(Beginning of Supplied records)

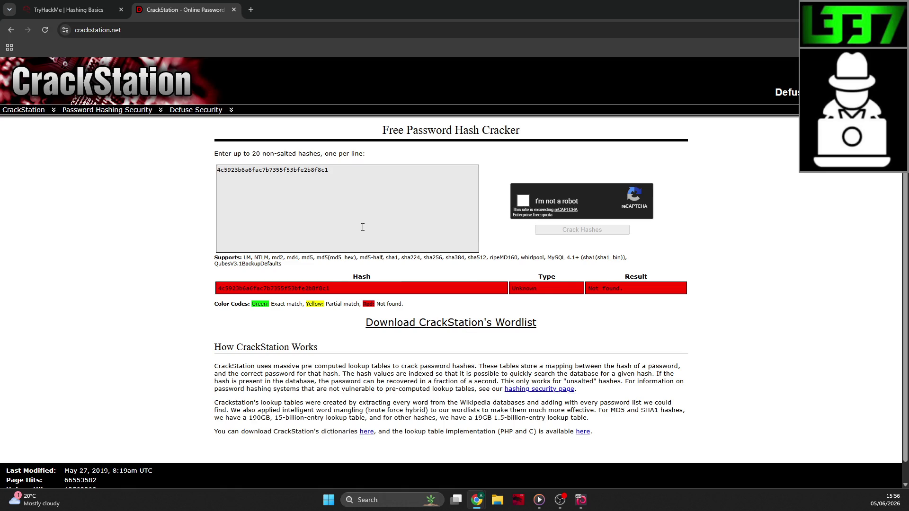
{"action": "left_click", "coordinate": [524, 200]}
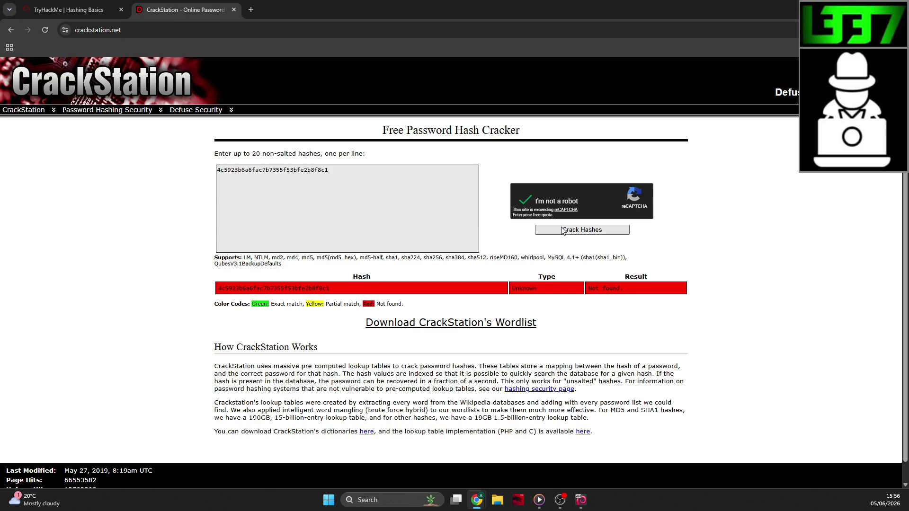
{"action": "left_click", "coordinate": [71, 9]}
{"action": "scroll", "coordinate": [207, 153], "scroll_direction": "down", "scroll_amount": 4}
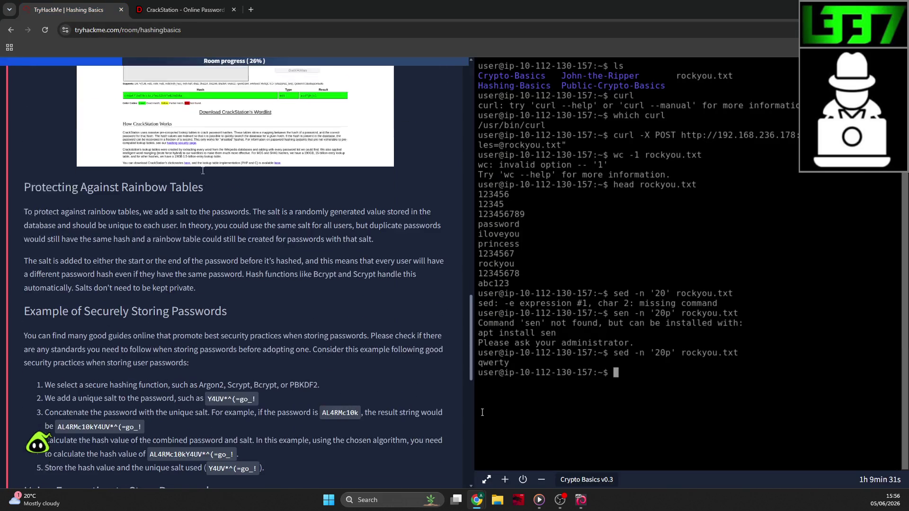
{"action": "scroll", "coordinate": [204, 163], "scroll_direction": "down", "scroll_amount": 5}
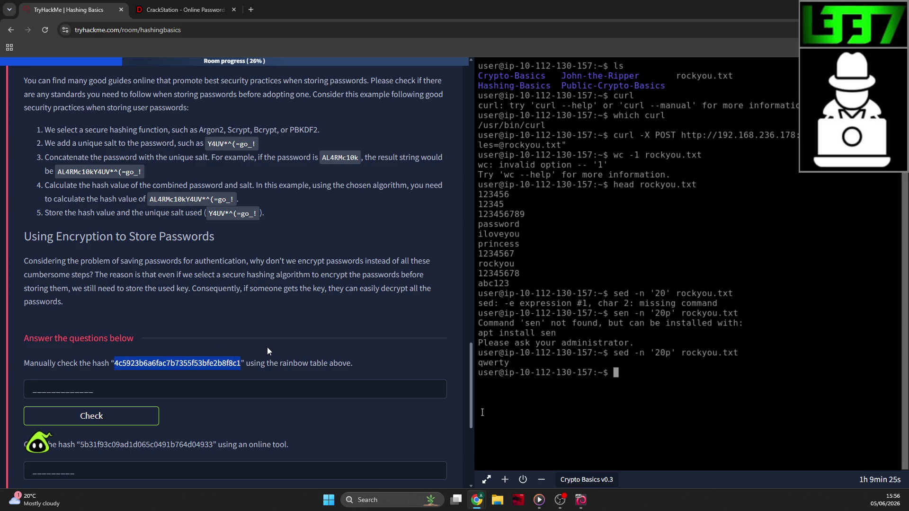
{"action": "scroll", "coordinate": [258, 329], "scroll_direction": "down", "scroll_amount": 1}
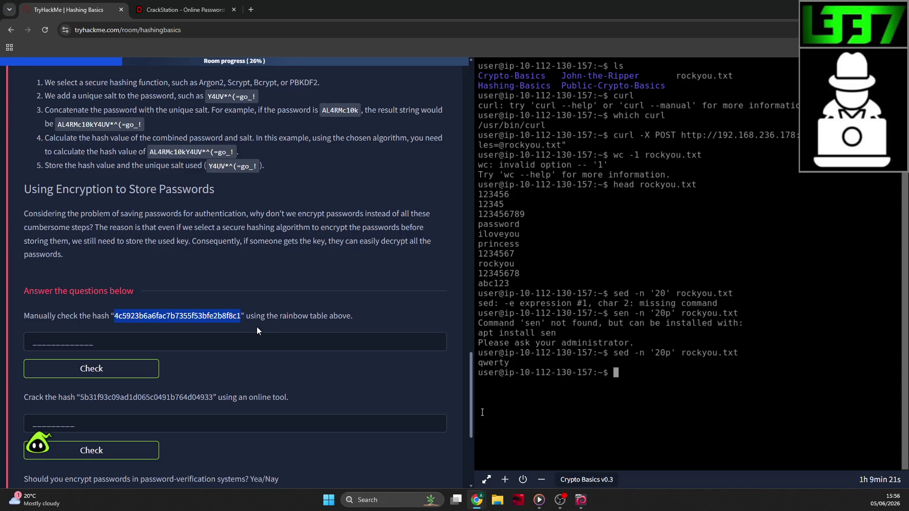
{"action": "scroll", "coordinate": [257, 327], "scroll_direction": "up", "scroll_amount": 10}
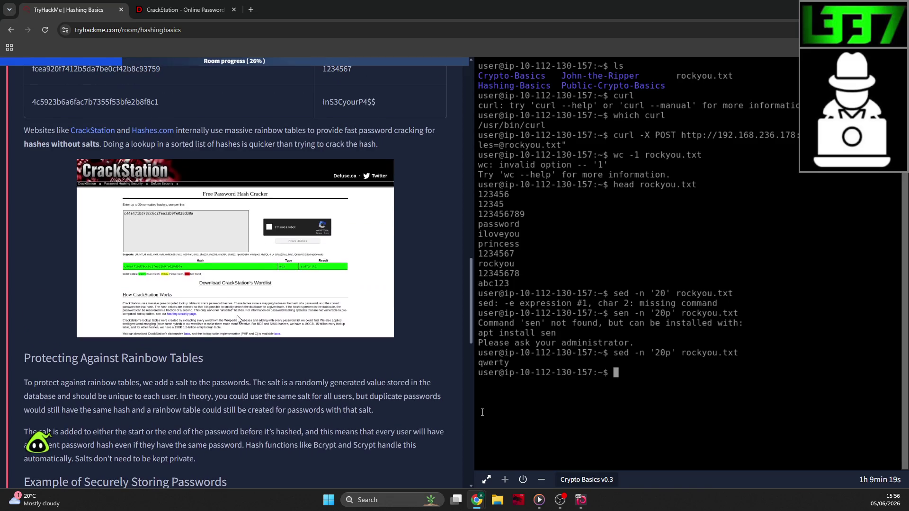
{"action": "scroll", "coordinate": [237, 316], "scroll_direction": "up", "scroll_amount": 1}
{"action": "right_click", "coordinate": [155, 179]}
{"action": "left_click", "coordinate": [185, 188]}
{"action": "left_click", "coordinate": [284, 6]}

(End of Supplied records)

# [What is expected]
Write out every entry above exactly as it stands, minus the pictures.

# [Task response]
{"action": "left_click", "coordinate": [524, 200]}
{"action": "left_click", "coordinate": [71, 9]}
{"action": "scroll", "coordinate": [207, 153], "scroll_direction": "down", "scroll_amount": 4}
{"action": "scroll", "coordinate": [204, 163], "scroll_direction": "down", "scroll_amount": 5}
{"action": "scroll", "coordinate": [258, 329], "scroll_direction": "down", "scroll_amount": 1}
{"action": "scroll", "coordinate": [257, 327], "scroll_direction": "up", "scroll_amount": 10}
{"action": "scroll", "coordinate": [237, 316], "scroll_direction": "up", "scroll_amount": 1}
{"action": "right_click", "coordinate": [155, 179]}
{"action": "left_click", "coordinate": [185, 188]}
{"action": "left_click", "coordinate": [284, 6]}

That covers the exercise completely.